The Company has adopted the Principles of Corporate Governance, as determined by the existing Greek legislation and the international practices. Corporate Governance, as a set of rules, principles and control mechanisms, in which the company’s operation and management are based on, aims at transparency to the investment community, as well as ensuring the interests of the investors and of any person involved in its operation.The Company has adopted the Greek Corporate Governance Code (hereinafter "Code") which replaces the Corporate Governance Code of Hellenic Federation of Enterprises (SEV) for Listed Companies (March 2011). This Code is posted at the following electronic address:
With respect to the specific Practices of the Code that are identical to the Legislation that has been abolished or amended (see Law 3693/ 2008), the Company adopts and applies the provisions of the applicable Greek Legislation.
The Company might proceed to amendments to the Code and Corporate Governance Principles it applies, directly informing the investors at its website http://corporate.e-jumbo.gr/.
2) Deviation from the Corporate Governance Code
The Company states that it fully complies with the provisions of the relevant Greek legislation, rules and regulations and internal corporate values for the development of corporate governance principles it applies and has adapted to those defined by the existing institutional framework of corporate governance.

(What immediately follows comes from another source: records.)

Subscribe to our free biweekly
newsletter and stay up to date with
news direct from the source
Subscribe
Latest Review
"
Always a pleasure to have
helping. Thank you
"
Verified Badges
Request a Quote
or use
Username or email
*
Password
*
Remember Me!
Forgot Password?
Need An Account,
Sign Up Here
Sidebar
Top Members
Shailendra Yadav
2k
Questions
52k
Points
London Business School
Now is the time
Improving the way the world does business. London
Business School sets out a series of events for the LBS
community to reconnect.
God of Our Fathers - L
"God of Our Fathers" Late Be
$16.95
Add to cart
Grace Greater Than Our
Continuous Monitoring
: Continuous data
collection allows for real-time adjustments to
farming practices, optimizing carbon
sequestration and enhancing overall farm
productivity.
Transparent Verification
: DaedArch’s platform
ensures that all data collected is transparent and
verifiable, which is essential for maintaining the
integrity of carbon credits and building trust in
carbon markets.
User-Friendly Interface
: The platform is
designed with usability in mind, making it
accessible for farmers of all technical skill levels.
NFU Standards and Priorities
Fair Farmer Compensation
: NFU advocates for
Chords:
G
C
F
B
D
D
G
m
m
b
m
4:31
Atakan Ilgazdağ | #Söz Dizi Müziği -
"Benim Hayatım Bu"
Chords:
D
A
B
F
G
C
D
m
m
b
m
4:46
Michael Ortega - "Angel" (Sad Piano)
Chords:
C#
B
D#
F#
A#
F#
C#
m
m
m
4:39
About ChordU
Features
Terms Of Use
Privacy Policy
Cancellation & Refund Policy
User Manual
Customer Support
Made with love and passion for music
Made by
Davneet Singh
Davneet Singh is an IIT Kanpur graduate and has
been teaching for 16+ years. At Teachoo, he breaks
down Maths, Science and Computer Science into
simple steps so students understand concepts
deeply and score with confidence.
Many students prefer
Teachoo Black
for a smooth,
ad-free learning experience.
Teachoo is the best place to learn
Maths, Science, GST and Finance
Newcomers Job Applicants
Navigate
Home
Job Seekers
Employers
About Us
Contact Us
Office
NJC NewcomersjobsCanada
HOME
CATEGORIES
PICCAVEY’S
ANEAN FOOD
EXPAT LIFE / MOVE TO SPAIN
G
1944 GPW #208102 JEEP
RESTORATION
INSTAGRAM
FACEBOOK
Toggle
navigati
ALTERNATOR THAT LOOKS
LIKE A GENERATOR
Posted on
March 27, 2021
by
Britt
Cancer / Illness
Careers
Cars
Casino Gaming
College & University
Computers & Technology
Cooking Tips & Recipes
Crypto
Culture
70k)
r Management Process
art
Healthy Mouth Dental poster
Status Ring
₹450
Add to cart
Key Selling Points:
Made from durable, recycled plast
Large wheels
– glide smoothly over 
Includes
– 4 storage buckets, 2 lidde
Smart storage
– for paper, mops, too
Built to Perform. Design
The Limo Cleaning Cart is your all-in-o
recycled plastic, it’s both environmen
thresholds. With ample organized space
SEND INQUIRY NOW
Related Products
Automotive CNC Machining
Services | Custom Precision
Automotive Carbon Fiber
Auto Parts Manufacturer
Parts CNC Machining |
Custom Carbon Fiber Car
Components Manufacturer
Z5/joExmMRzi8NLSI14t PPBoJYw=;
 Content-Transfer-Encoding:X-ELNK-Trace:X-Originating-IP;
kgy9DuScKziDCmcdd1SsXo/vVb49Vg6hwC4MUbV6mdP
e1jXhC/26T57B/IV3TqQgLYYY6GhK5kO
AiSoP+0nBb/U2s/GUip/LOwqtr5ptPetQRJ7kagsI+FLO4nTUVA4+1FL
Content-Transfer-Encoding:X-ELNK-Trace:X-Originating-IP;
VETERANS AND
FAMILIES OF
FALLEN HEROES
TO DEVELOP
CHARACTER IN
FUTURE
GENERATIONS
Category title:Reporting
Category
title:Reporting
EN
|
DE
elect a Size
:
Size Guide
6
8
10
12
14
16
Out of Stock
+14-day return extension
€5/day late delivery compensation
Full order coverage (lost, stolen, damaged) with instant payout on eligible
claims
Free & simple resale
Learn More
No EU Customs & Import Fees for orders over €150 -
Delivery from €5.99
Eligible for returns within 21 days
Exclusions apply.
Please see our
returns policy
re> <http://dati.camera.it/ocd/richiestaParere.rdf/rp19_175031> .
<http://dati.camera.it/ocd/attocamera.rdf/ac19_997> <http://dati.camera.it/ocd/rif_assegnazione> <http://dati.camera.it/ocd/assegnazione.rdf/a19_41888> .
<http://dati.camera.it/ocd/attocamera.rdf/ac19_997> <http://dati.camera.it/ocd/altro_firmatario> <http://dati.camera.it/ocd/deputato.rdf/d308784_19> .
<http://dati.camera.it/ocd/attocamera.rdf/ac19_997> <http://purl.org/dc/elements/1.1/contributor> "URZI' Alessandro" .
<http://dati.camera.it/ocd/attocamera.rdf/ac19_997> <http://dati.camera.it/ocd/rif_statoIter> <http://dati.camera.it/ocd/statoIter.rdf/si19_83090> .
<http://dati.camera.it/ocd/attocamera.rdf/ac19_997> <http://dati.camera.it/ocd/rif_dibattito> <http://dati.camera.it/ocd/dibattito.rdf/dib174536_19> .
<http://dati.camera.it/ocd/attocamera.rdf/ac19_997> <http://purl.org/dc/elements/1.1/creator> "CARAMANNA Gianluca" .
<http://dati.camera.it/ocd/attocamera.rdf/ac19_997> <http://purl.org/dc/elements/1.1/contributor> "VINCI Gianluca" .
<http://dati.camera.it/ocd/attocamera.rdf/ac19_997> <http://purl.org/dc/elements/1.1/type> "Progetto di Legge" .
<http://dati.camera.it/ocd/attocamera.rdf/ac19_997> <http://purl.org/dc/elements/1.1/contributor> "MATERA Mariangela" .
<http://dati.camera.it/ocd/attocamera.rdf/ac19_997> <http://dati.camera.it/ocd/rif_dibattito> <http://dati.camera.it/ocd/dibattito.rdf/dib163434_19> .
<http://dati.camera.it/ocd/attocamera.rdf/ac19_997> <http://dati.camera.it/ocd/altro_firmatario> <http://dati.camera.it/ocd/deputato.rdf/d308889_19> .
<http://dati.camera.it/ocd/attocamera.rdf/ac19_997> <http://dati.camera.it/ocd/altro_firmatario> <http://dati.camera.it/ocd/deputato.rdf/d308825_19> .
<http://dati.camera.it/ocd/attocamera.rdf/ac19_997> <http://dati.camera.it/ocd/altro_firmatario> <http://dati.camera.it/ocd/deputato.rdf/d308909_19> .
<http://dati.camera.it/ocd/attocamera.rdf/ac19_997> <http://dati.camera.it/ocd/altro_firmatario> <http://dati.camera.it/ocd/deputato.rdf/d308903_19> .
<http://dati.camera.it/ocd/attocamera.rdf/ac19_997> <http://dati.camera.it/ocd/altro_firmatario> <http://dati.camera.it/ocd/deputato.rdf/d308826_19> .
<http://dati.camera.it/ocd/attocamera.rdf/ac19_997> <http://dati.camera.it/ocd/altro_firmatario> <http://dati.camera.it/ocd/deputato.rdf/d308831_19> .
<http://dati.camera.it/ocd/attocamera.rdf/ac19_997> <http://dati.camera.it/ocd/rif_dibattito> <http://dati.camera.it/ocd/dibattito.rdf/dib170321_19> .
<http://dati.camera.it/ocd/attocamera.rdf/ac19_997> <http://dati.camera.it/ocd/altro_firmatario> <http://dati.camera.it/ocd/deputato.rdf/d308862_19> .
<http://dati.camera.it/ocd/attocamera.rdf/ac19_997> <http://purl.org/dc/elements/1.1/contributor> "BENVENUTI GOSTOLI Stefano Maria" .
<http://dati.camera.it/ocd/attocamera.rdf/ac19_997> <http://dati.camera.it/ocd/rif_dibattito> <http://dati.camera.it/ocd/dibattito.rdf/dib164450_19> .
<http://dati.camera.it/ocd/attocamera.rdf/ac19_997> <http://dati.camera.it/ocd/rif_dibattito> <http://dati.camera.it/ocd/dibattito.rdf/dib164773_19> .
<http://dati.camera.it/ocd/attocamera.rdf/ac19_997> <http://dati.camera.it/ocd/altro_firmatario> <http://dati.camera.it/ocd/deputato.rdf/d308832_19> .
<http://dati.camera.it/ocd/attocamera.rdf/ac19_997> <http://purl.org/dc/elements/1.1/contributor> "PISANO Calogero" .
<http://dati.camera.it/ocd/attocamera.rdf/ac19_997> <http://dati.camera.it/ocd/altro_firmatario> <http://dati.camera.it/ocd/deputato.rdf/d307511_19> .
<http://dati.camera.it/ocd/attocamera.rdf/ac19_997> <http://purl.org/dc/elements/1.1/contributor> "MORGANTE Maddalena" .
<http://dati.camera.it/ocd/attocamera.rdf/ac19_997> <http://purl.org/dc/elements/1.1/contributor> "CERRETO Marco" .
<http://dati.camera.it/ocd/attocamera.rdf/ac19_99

The Company does not adopt some specific practices of the Code that are specifically mentioned below:
PART Α – THE BOARD OF DIRECTORS AND ITS MEMBERS
Role and responsibilities of the Board of Directors
The Board of Directors is elected by the General Meeting for two years term, which can be automatically extended until the convocation of the first Ordinary General Meeting after the expiry of their term of office, not exceeding three years. Before the General Meeting and before putting to the vote, the curricula vitae of the applicants are made available to the shareholders. Moreover, upon selection of the BoD members, criteria such as their career and its relevance to the Company's operations as well as the level of business, legal and financial knowledge are taken into account.
The above-mentioned Company practices constitute the framework and measures adopted by the Company to minimise any additional risks that could arise from non-compliance with the Special Practice A.1.2.a of the Greek Corporate Governance Code.
The Company has not adopted a policy of diversity, including the balance of the gender for board members (Special practice A.2.8). However the code of ethics and business conduct of JUMBO, which is posted on the company's website http://corporate.e-jumbo.gr/ states that JUMBO’s policy is to operate under fair and legal processes of the human resource management, without distinction according to age, race, gender, color, national origin, religion, health, sexual orientation, political or ideological views, or other characteristics of employees, protected by laws and regulations. Employees are required to comply with all laws and regulations and perform their work in the light of this principle of non-discrimination. The objective of the company is the fair and equitable treatment of all employees, and their improvement and development.
The proportion of each gender and age of the members of the Board of Directors and of the management team is the following.
|Board of Directors||Number of People||%|
The age range of the members of the Board of Directors is from 33 to 77 years old.
|Management Team||Number of people||%|
The age range of the management team is from 33 to 63 years old.
Role and profile of the chairman of the Board of Directors
The Board of Directors does not appoint an independent Chairman and Vice-chairman from among its independent board members, but an executive member, since substantial daily assistance of vice-chairman to the Chairman of the Board of Directors in the exercise of his executive duties is assessed as an issue of overriding importance. (Special practices Α.3.3. and Special practices Α.3.4a.)
Nomination of BoD members
Functioning of the Board of Directors
There are no established induction programs for new Board members, nor continuing professional development programs available to other Board members, since the candidates nominated as Board of Directors members are persons with substantial knowledge and abilities as well as high level of organizational – managerial skills. (Special practices Α.6.5).
There is no particular provision for supply of sufficient resources to the Board of Directors Committees to facilitate them undertake their duties and engage external professional consultants, since the resources in question are approved on case basis by the Company Management, based on effective needs of the company. (Special practices Α.6.9).
The non-executive Board members do not convene periodically without the presence of executive members in order to evaluate the latter’s performance and discuss their remuneration. As mentioned above in relation to deviation from Special practices A1.2.a and Α.7.1, the Company follows practices that set the adopted framework in order to minimize any additional risks that might arise from non-compliance with the Special practices A.7.2. of the Greek Corporate Governance Code.